Abdel Kader Rifai

Personal information
- Date of birth: 18 April 1973 (age 52)
- Place of birth: Homs, Syria
- Position: Midfielder

Youth career
- 1982–1993: Al-Karamah

Senior career*
- Years: Team / Apps / (Gls)
- 1993–1994: Al-Karamah
- 1994–1995: Al-Jaish
- 1995–1997: Al-Karamah
- 1997–1999: Al-Bourj
- 1999–2000: Al-Ahed
- 2000–2008: Al-Karamah

International career
- 1992–1995: Syria U20
- 1995–1999: Syria

= Abdel Kader Rifai =

Syrian footballer (born 1973)

Abdel Kader Rifai (عَبْد الْقَادِر الرِّفَاعِيّ; born 18 April 1973) is a Syrian retired professional footballer who played as a midfielder.

==Career==
Rifai's career began in the youth system of Al-Karamah before starting his professional career with the senior team.
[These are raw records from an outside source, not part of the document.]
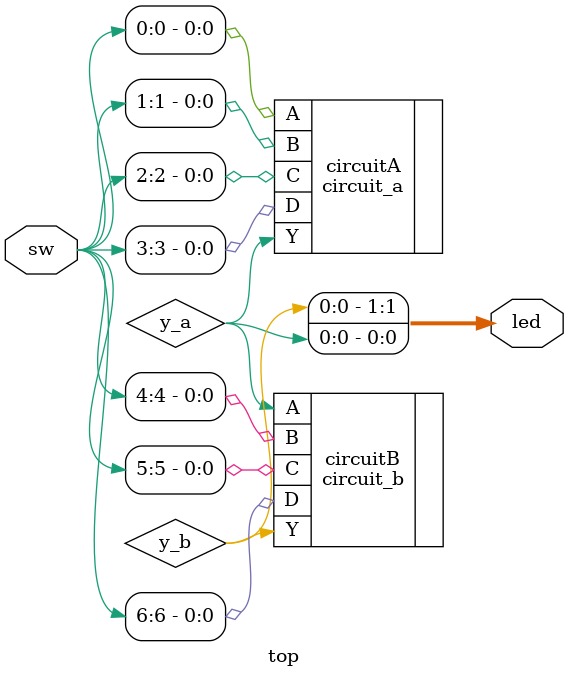
<source format=v>
module top (
    input  wire [6:0] sw,
    output wire [1:0] led
);

    wire y_a;
    wire y_b;

    circuit_a circuitA (
        .A(sw[0]),
        .B(sw[1]),
        .C(sw[2]),
        .D(sw[3]),
        .Y(y_a)
    );

    circuit_b circuitB (
        .A(y_a),
        .B(sw[4]),
        .C(sw[5]),
        .D(sw[6]),
        .Y(y_b)
    );

    assign led[0] = y_a;
    assign led[1] = y_b;

endmodule
</source>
He has won many trophies in his career including four Syrian Premier League titles, three Syrian Cups, two Super Cup and helped the club reach the final of the AFC Champions League for the first time.

Rifai began his rise in the international scene at youth level and represented Syria at the 1994 AFC U-19 Championship that Syria won, he also represented Syria at the 1995 FIFA U-20 World Cup. In addition, he competed with the senior team in the 1996 AFC Asian Cup and played again for Syria in the 1998 FIFA World Cup qualification.

After retirement as a player, Rifai went to coaching in which he managed his native club Al-Karamah.